Pada masa Orde Baru, oleh mantan presiden RI Soeharto, Tutty sempat ditunjuk sebagai menteri lantaran kemampuannya yang luar biasa. Alasannya, selain ketokohannya sebagai orang Betawi juga karena dedikasinya dalam pembinaan umat.
"Dia juga merupakan wanita pekerja keras, tidak mengenal lelah. Tidak mengherankan, di Majelis Ulama Indonesia (MUI), tetap aktif hingga akhir hayat," kenang Muzammil.

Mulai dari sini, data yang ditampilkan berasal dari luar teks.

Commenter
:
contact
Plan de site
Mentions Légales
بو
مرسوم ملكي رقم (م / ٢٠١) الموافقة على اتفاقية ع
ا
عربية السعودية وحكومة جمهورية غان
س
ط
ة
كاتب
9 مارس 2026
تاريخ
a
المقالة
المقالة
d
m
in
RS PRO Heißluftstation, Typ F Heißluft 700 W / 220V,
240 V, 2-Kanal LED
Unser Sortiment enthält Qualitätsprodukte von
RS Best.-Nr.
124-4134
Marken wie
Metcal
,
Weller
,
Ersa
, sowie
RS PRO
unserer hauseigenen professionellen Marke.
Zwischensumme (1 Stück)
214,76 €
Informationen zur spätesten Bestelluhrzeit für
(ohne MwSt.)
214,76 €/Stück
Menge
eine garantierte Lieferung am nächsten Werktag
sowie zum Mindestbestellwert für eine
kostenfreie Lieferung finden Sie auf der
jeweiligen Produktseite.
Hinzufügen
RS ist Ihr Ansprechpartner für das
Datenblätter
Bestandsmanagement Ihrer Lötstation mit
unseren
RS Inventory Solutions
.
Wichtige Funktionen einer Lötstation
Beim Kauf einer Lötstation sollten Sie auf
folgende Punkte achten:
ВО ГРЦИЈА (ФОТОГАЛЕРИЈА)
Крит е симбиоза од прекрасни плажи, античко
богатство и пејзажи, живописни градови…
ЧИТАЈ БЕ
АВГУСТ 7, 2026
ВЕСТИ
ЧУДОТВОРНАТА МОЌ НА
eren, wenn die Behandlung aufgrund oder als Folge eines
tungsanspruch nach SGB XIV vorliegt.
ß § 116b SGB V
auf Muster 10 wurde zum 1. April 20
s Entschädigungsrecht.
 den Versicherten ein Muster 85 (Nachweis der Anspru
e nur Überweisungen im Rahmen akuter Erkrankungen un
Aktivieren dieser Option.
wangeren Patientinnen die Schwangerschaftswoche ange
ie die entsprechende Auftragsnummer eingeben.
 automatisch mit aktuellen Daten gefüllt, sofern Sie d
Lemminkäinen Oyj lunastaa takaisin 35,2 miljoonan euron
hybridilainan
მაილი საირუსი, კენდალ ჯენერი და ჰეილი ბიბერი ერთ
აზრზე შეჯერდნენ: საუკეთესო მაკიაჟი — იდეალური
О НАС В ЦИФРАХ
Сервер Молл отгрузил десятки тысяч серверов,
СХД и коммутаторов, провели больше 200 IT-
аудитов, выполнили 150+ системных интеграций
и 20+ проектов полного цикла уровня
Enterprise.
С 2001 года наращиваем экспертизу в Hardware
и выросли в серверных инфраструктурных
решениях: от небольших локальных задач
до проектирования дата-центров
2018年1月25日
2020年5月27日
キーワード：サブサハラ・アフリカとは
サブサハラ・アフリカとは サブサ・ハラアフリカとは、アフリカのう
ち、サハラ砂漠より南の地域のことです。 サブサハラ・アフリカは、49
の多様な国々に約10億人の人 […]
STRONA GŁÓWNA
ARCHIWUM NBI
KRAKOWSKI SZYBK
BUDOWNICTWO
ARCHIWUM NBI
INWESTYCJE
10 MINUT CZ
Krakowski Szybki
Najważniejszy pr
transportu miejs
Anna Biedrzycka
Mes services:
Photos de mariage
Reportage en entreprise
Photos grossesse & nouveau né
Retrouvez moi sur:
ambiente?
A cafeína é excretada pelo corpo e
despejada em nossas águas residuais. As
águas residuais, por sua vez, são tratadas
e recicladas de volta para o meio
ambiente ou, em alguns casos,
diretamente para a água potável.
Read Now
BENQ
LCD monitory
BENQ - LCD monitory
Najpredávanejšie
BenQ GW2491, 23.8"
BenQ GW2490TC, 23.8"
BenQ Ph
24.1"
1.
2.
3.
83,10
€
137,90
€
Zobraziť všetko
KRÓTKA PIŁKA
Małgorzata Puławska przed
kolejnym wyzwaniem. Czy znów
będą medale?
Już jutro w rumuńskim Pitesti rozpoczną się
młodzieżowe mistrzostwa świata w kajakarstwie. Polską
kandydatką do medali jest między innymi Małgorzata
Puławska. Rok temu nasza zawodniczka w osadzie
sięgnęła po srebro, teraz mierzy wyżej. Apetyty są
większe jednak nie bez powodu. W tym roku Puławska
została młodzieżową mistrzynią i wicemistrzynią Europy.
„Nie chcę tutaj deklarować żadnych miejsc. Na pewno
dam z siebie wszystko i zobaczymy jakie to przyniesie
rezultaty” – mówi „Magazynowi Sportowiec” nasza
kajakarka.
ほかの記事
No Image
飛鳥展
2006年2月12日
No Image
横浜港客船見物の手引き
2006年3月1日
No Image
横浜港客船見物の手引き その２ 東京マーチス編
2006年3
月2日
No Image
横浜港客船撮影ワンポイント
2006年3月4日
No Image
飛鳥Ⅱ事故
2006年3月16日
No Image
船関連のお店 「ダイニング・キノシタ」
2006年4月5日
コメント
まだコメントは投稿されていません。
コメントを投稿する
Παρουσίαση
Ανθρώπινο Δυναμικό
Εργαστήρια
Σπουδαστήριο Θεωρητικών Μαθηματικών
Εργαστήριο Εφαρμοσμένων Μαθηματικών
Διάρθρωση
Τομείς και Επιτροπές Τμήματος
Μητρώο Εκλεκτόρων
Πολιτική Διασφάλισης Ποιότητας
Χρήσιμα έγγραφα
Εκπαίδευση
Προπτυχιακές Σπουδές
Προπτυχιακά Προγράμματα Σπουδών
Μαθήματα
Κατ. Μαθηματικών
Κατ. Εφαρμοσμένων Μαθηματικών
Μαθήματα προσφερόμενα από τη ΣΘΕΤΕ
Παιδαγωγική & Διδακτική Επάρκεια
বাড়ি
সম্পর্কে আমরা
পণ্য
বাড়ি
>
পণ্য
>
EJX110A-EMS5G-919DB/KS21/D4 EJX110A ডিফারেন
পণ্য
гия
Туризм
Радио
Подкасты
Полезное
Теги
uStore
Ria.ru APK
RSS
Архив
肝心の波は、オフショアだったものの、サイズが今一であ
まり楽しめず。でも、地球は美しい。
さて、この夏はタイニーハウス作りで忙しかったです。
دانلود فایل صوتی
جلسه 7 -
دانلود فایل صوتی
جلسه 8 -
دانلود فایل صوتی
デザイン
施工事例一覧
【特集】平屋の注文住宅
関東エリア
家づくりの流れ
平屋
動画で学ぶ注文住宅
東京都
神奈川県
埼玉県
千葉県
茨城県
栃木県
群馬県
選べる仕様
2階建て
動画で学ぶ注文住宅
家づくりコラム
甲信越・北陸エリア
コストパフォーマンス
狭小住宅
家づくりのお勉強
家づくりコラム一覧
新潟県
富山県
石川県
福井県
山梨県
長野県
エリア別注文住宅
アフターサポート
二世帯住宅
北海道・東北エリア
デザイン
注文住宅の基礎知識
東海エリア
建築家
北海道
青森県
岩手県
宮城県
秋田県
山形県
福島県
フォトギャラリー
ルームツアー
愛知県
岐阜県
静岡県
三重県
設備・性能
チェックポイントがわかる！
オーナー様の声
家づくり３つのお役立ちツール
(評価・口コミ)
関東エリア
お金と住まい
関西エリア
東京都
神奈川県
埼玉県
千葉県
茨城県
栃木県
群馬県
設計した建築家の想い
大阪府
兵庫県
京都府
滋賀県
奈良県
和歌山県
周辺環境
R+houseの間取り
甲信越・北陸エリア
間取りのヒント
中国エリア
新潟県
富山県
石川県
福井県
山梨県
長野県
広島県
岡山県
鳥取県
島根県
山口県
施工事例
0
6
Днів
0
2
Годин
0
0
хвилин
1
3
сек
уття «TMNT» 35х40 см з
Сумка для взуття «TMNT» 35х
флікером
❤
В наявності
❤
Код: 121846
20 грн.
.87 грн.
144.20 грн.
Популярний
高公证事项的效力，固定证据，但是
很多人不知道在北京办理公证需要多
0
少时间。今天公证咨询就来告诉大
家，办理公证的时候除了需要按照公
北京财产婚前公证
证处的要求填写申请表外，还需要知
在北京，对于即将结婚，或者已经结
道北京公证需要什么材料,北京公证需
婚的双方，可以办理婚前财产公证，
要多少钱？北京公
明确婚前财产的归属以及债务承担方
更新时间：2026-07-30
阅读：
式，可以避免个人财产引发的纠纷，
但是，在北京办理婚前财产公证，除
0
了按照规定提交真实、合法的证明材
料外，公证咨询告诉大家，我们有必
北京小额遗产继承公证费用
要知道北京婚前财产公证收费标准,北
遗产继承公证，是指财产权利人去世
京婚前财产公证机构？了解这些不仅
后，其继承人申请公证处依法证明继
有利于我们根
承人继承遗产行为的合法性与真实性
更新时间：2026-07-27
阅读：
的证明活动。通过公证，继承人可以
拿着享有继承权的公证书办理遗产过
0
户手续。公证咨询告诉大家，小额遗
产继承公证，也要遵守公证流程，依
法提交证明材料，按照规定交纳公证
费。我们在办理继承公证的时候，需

Selain itu, semasa hidup, Tutty dikenal sebagai pencinta seni. Ketika BKMT tampil di Stadion Gelora Bung Karno, dia tampil sebagai koreografer, turun langsung mengatur pergerakan ratusan orang. "Ketika itu, stadion penuh oleh para peserta dari seluruh Indonesia," ungkap Muzammil.
Muzammil sendiri kenal dengan Tutty (1968) lantaran satu angkatan ketika kuliah di Fakultas Usuluddin Institut Agama Islam Negeri (IAIN) Syarif Hidayatullah, Jakarta. Ketika itu, kampusnya masih di Jalan Cemara, Menteng, Jakata Pusat.
Pertemanan Muzammil dengan Tutty berlangsung singkat karena Muzammil melanjutkan kuliah ke Bagdhad, Irak, menyusul anggota keluarganya, KH Abdurrahman Wahid (Gus Dur), yang kuliah di Universitas Baghdad. Gus Dur sendiri, seusai menyelesaikan kuliahnya (1968-1972) di negeri itu, lalu pergi ke Jerman.
"Saya bersama Gus Dur dua tahun di Baghdad. Gus Dur memang tak menyelesaikan kuliahnya di Kairo, Mesir," ceritanya.
Soal kehebatan rekannya, almarhumah Tutty, Ketua Badan Pelaksana Pengelola Masjid Istiqlal itu memujinya sebagai wanita yang konsisten dalam bidang yang digeluti. Ia di kalangan pejabat Organisasi Kerja sama Islam (OKI) dikenal sebagai wanita aktif dan memajukan organisasi itu.
Hal ini tidak lepas dari perannya ketika masih muda, ia ingat betul, sudah tampil sebagai qariah di Istana. Ketika Muzammil menjabat sebagai pejabat di KBRI Tunis, Tutty bersama suaminya sempat datang ke sana dan menemuinya.
Seusai Muzammil menyelesaikan tugasnya sebagai dubes di Suriah, Tutty memintanya membantu memajukan Universitas Assyafiiyah. Tak lama setelah itu, berdiri Lembaga Kajian Islam di universitas itu, tambahnya.